An Interview with Ross Miles on Draft and Trade Strategy
An Interview with Ross Miles on Draft and Trade Strategy
A few days after the NFL draft, the PFF Fantasy staff had the rookie draft of our 12 team dynasty IDP league. As you can imagine, craziness ensued. I don’t think Ross would mind me saying that he may have been the craziest of all. From April 12 through May 10, less than a month’s time, Ross made an incredible 13 trades. I’ve included a timeline of those deals, and I got Ross to answer some questions about those moves and the strategy behind them.
1. You already positioned yourself well for the 2013 rookie draft with some moves in 2012. You had four first round picks, two second round picks, and ten picks in total. Did you enter the original draft a year ago with the intention to build a team that would peak in later seasons?
I actually had five round-one picks after the 2012 draft. I used one in a trade involving Ryan Williams for Mark Barron (and a second round pick) during the season while Eric Berry was struggling.
Yes, when we started this league I decided to take an ambitious and risky three-year approach to my team building process. The goal was to manipulate an incredibly young offensive roster that would, if done correctly, allow me to have a very competitive team with lots of trade leverage and championship potential after year three. There is nothing like being able to build a dominating roster in a staff league and have bragging rights over your peers. As for the specific draft strategy, I feel that the turnover at the running back position is so high in the modern NFL (think career span and upside-down draft strategy) that I could neglect that position during the start-up draft and concentrate on building a very deep and dominate IDP roster. The plan was to grab just a couple of short-term veterans (Peyton Manning, Roddy White) and focus on rookies and young, upside players. I felt I did a decent job in achieving that as I owned Daryl Washington, Bobby Wagner, NaVarro Bowman, Sean Lee, Vontaze Burfict, Demario Davis and Miles Burris, and I then flipped Lee and Davis in the build-up to the 2013 rookie draft for additional picks. The Vick Ballard and Robert Turbin picks turned out to have a little more about them than expected, while the Ryan Williams/Beanie Wells pairing failed to deliver (hence the aforementioned trade).
It was always the plan to aggressively target RBs in the 2013 draft, but generally speaking I was going to take a “best player available” strategy and stick to my draft board, although it was slightly weighted towards choosing RB talent over other positions. I had already planned to totally neglect IDP during the draft due to the strength of the roster I had.
2. What were your impressions of this rookie class? Was the quality of the class part of your decision last year to acquire picks? Or to trade some of them for additional picks in 2014?
I was very underwhelmed by the talent at the top of the class, but I did like the depth on offer in the top 20-25 picks. I was also hoping that while other teams grabbed the top IDP talent I would see more offensive talent slip.

- **PROVIDED DATA**
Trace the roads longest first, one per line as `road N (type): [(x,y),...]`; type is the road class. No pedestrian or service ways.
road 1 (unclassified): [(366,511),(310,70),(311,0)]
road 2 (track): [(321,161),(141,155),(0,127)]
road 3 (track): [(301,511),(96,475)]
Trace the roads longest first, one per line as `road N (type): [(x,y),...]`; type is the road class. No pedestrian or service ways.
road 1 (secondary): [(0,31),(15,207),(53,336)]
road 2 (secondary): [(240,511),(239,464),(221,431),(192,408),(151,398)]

- **WORK TO BE COMPLETED**
Can you write the next part of the Ross Miles interview on draft and trade strategy, picking up right after its final sentence?

- **WRITTEN ANSWER**
When I made the decision to try this three-year strategy, it wasn’t really related to the projected 2014 draft class. Things change a lot in 12 months and, being a London-based Englishman, I don’t get anywhere near the same access level to college football to allow me to evaluate college players year-round to have that sort of insight. I was aware of Marcus Lattimore and Montee Ball twelve months ago though and Lattimore was one player I had my eye on, before his subsequent knee injury.
Once I had established that the 2013 class wasn’t a dazzling array of RB talent, I was prepared to move down and out of the early part of the 2013 rookie draft. However, there is only so long I could “put off” making some picks, adding some talent to my roster, and actually trying to win than telling myself “next year, next year.”
3. You traded away three receivers with upside in Brian Quick, Denarius Moore, and Emmanuel Sanders. Given that you built a team to be competitive in the years to come, that seemed a bit strange to me. Do you think their value was at the highest point now? Or did you simply prefer Tavon Austin and Robert Woods, who you drafted, or have excessive depth at the position, thanks to your trade for Hakeem Nicks?
It was simply a case of having too many players and picks. The league rules called for a hard roster limit of 45 players, so unless I released or traded players my array of draft picks could not be used. Denarius Moore was the easiest player to part with as I have lost a lot of confidence in him. Brian Quick was the hardest as I do see the potential, but Bryan was willing to pay me a 2014 second-rounder for him. I tried to offload numerous players for draft picks the following year to get under the roster limit, but the players who make up the back end of your roster often have little trade value, so it’s those upside guys that you can actually get some value for.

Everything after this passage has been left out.